Congratulations, this past quarter you knocked earnings out of the park, profits were higher in particular, though revenues lower and you did well by raising stock prices to new highs in September via stock buybacks.

Source: Standard & Poors – 11/4/18

Ok, you did well on stock compensation too with soaring stock prices.  You can take that trip to Cancun, buy a boat and a villa for extended stays.  You have worked hard, your team has gone all out to make your companies successful, and worked harder.  Remember, while you were traveling and making decisions on sales, financing, product development and marketing they are actually designing, building, shipping, selling and supporting your products and services.

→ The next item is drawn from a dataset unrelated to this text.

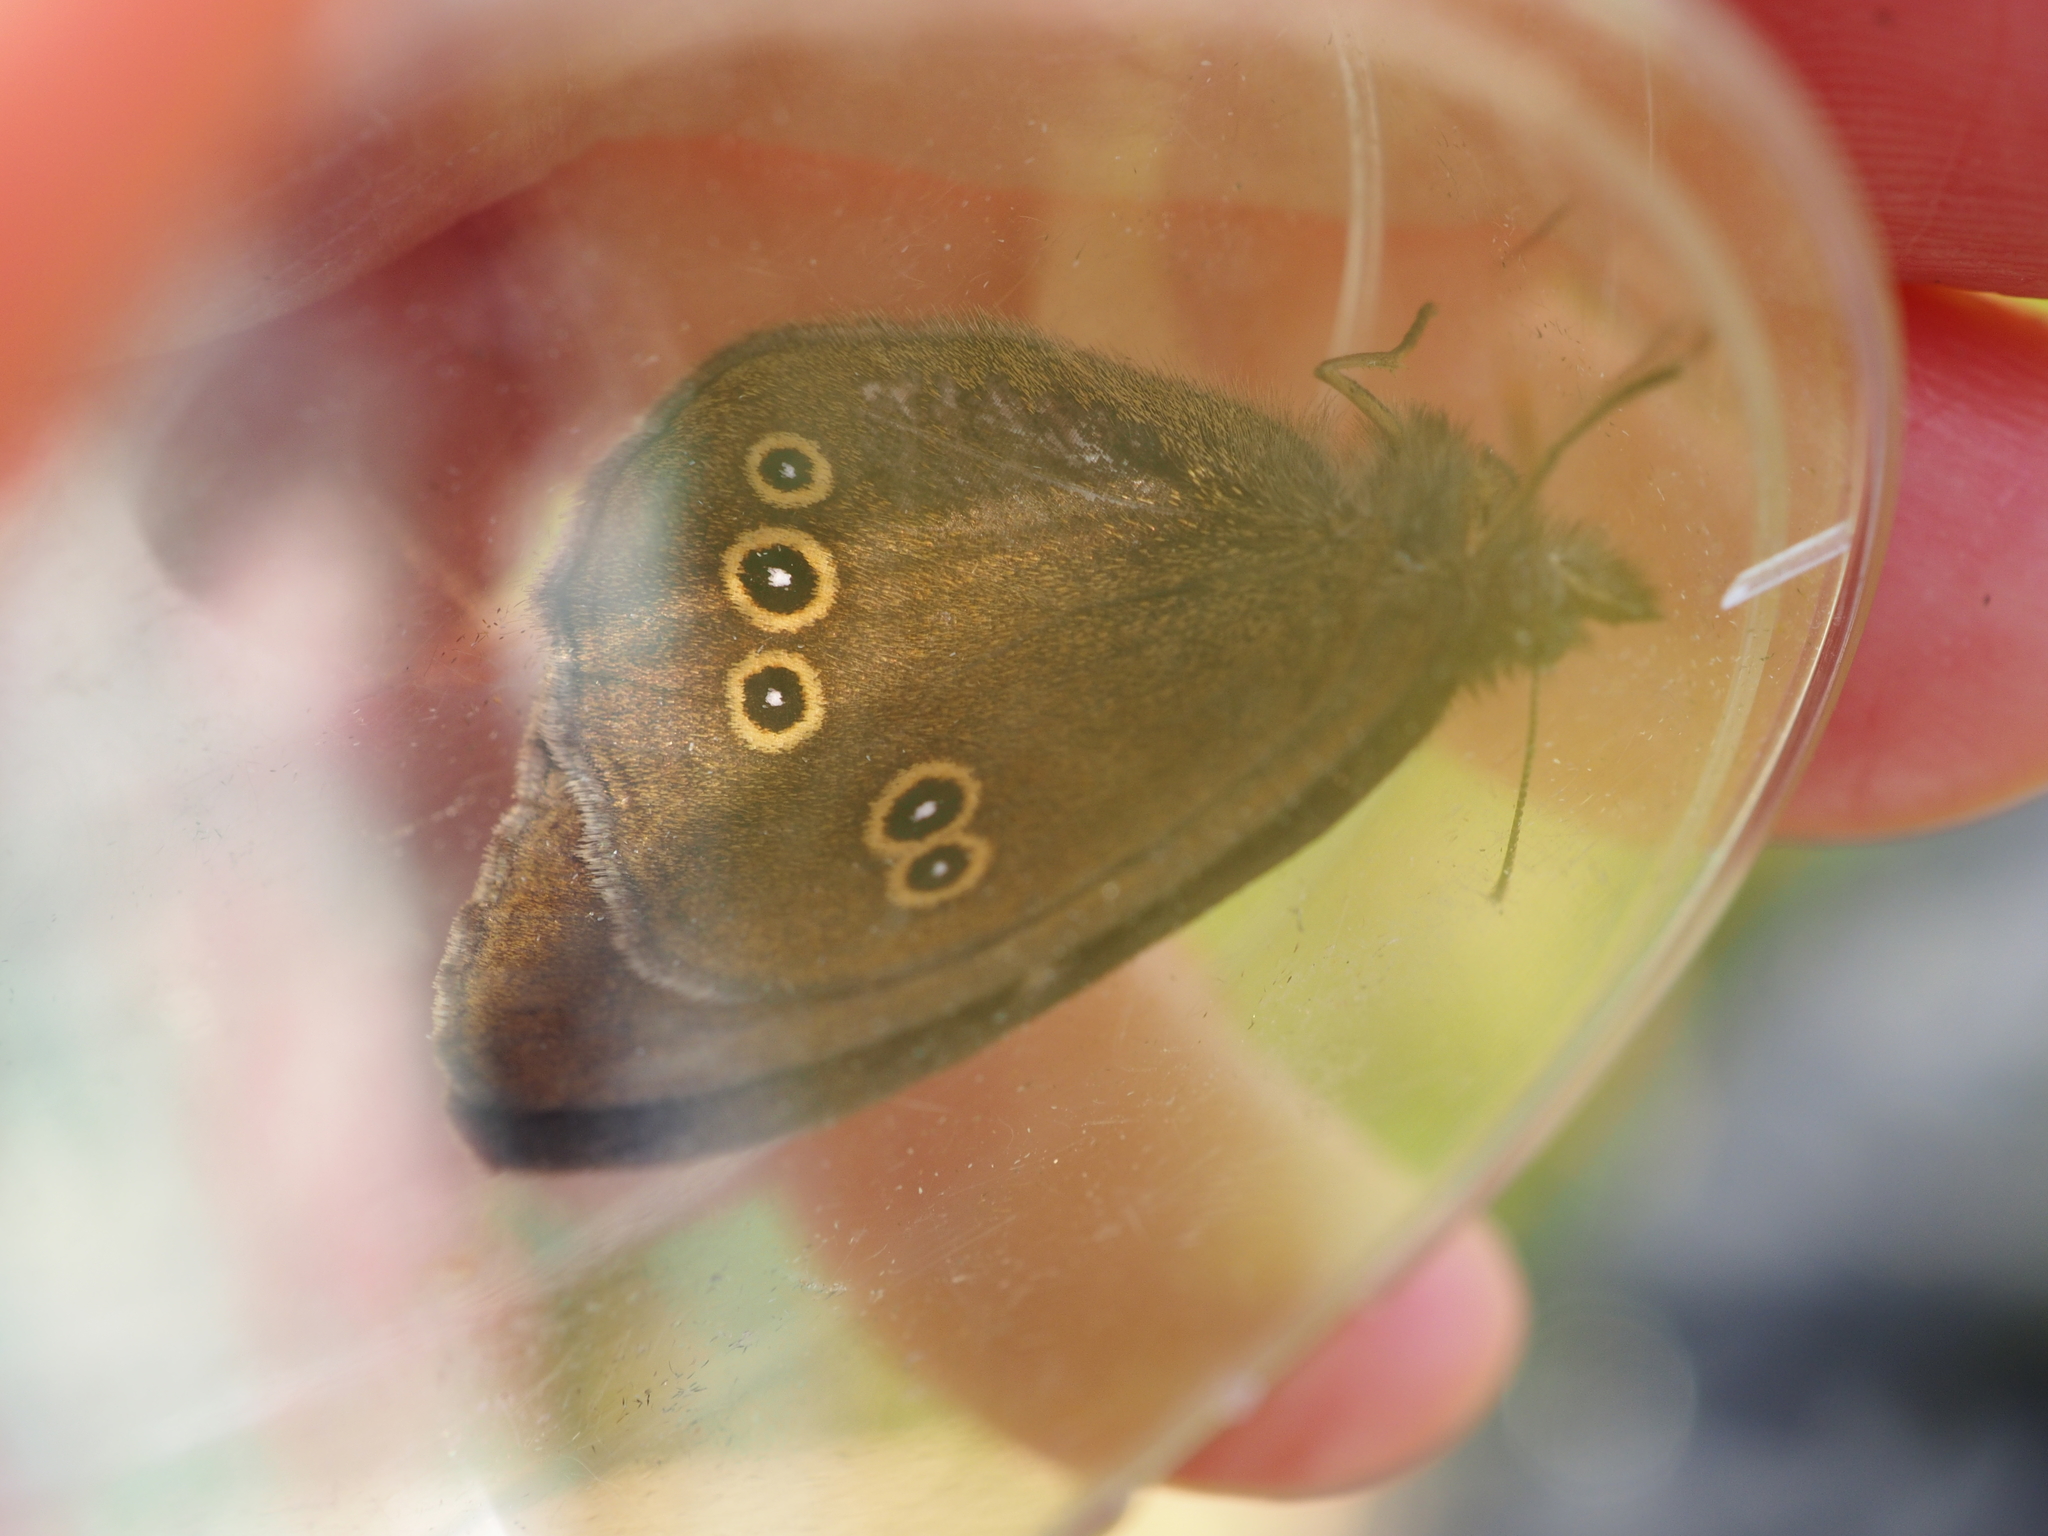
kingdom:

Sources: The Labor Department, The Wall Street Journal, The Daily Shot – 11/5/18

Next, you have not been making the investments in capital equipment , R & D and innovation to move companies along and be prepared for more overseas competition or increase productivity. Thanks for moving wages higher for less than high school educated workers recently they still aren’t enough to keep up with inflation though. If you can increase productivity we can give workers raises without it hitting the bottom line an increasing cost, and earning would be stabilized or even get better. You wouldn’t need to use financial gimmicks like stock buy backs to take stock off the market, and goose the price so earnings look better on a per share basis.  Between 2010 and 2017 S & P companies spent 51 % of their operating earnings on stock buy backs.  That’s money just hyping stock nothing else.  Note that business investment is continuing to decline with lower highs and investments flat since 1998.

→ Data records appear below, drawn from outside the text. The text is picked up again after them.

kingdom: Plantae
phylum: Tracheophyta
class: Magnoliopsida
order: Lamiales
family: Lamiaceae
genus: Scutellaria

Sources: The Wall Street Journal, The Daily Shot – 11/5/18

Your joy ride on $1 trillion of stock buybacks needs to end.  We want to see a plan by the end of the month on how you will use that $1 trillion dollars in meaningful long term ways such as raising wages, job training, purchasing new equipment and systems, and innovating new products.  You are basically taking away the future of your workers and the country for your short term gain. Show by quarter how you will implement the plan and get your businesses actually growing again (in real dollars not financial gimmicks), workers supporting their families in sustainable lifestyle and making America stronger.

P.S. By the way, it is time to end your constant borrowing, rates are going up, and you spent most of the money on stock buybacks or other goodies not investing in the company.  You are mortgaging the future of the business by taking on a record amount of debt.  Please submit a plan for retiring this debt as part of your financial plan for investing in the company by the end of the month.

P.P.S.  For those of you ( a minority) who are not doing stock buybacks, thank you, and you who are spending on capex and raising wages thanks a lot!  Just submit a set of graphs showing your investments so we can show the other CEOs how it is done – as a best practice.